▶ [Task objective]
What you return should be every line below, word for word, and none of the images.

(Extracted page text data)
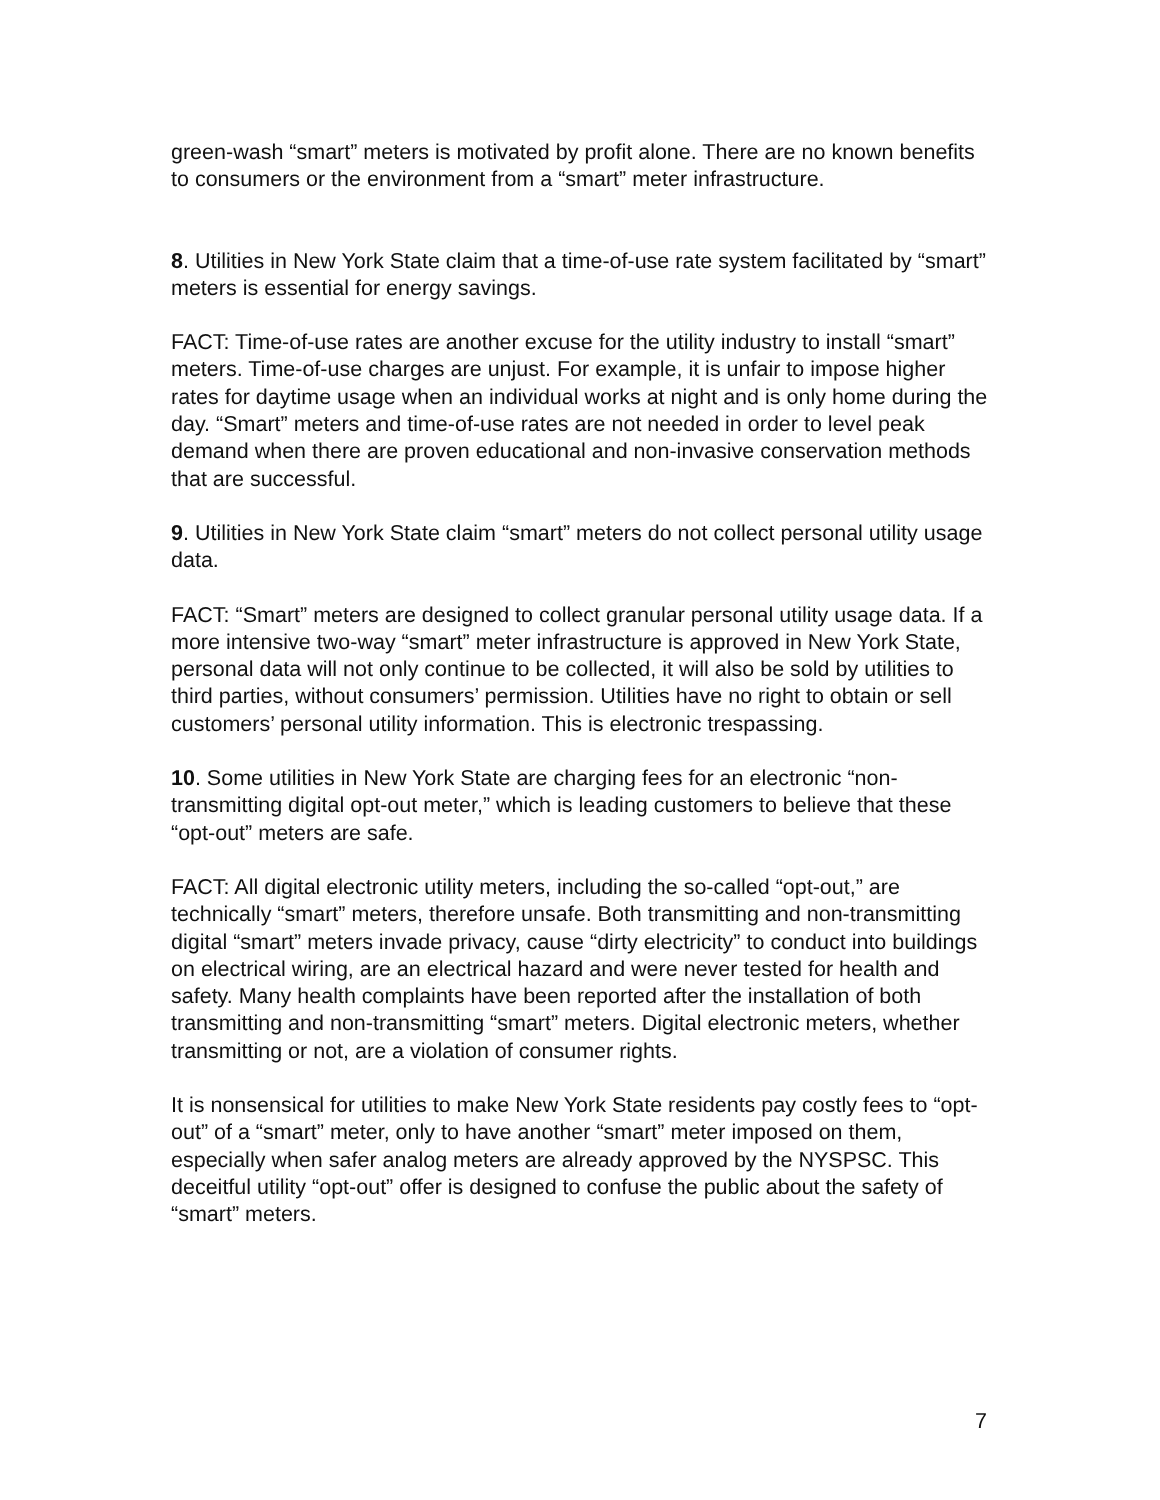green-wash “smart” meters is motivated by profit alone. There are no known benefits to consumers or the environment from a “smart” meter infrastructure.
8. Utilities in New York State claim that a time-of-use rate system facilitated by “smart” meters is essential for energy savings.
FACT: Time-of-use rates are another excuse for the utility industry to install “smart” meters. Time-of-use charges are unjust. For example, it is unfair to impose higher rates for daytime usage when an individual works at night and is only home during the day. “Smart” meters and time-of-use rates are not needed in order to level peak demand when there are proven educational and non-invasive conservation methods that are successful.
9. Utilities in New York State claim “smart” meters do not collect personal utility usage data.
FACT: “Smart” meters are designed to collect granular personal utility usage data. If a more intensive two-way “smart” meter infrastructure is approved in New York State, personal data will not only continue to be collected, it will also be sold by utilities to third parties, without consumers’ permission. Utilities have no right to obtain or sell customers’ personal utility information. This is electronic trespassing.
10. Some utilities in New York State are charging fees for an electronic “non-transmitting digital opt-out meter,” which is leading customers to believe that these “opt-out” meters are safe.
FACT: All digital electronic utility meters, including the so-called “opt-out,” are technically “smart” meters, therefore unsafe. Both transmitting and non-transmitting digital “smart” meters invade privacy, cause “dirty electricity” to conduct into buildings on electrical wiring, are an electrical hazard and were never tested for health and safety. Many health complaints have been reported after the installation of both transmitting and non-transmitting “smart” meters. Digital electronic meters, whether transmitting or not, are a violation of consumer rights.
It is nonsensical for utilities to make New York State residents pay costly fees to “opt-out” of a “smart” meter, only to have another “smart” meter imposed on them, especially when safer analog meters are already approved by the NYSPSC. This deceitful utility “opt-out” offer is designed to confuse the public about the safety of “smart” meters.
7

▶ [Task result]
green-wash “smart” meters is motivated by profit alone. There are no known benefits to consumers or the environment from a “smart” meter infrastructure.
8. Utilities in New York State claim that a time-of-use rate system facilitated by “smart” meters is essential for energy savings.
FACT: Time-of-use rates are another excuse for the utility industry to install “smart” meters. Time-of-use charges are unjust. For example, it is unfair to impose higher rates for daytime usage when an individual works at night and is only home during the day. “Smart” meters and time-of-use rates are not needed in order to level peak demand when there are proven educational and non-invasive conservation methods that are successful.
9. Utilities in New York State claim “smart” meters do not collect personal utility usage data.
FACT: “Smart” meters are designed to collect granular personal utility usage data. If a more intensive two-way “smart” meter infrastructure is approved in New York State, personal data will not only continue to be collected, it will also be sold by utilities to third parties, without consumers’ permission. Utilities have no right to obtain or sell customers’ personal utility information. This is electronic trespassing.
10. Some utilities in New York State are charging fees for an electronic “non-transmitting digital opt-out meter,” which is leading customers to believe that these “opt-out” meters are safe.
FACT: All digital electronic utility meters, including the so-called “opt-out,” are technically “smart” meters, therefore unsafe. Both transmitting and non-transmitting digital “smart” meters invade privacy, cause “dirty electricity” to conduct into buildings on electrical wiring, are an electrical hazard and were never tested for health and safety. Many health complaints have been reported after the installation of both transmitting and non-transmitting “smart” meters. Digital electronic meters, whether transmitting or not, are a violation of consumer rights.
It is nonsensical for utilities to make New York State residents pay costly fees to “opt-out” of a “smart” meter, only to have another “smart” meter imposed on them, especially when safer analog meters are already approved by the NYSPSC. This deceitful utility “opt-out” offer is designed to confuse the public about the safety of “smart” meters.
7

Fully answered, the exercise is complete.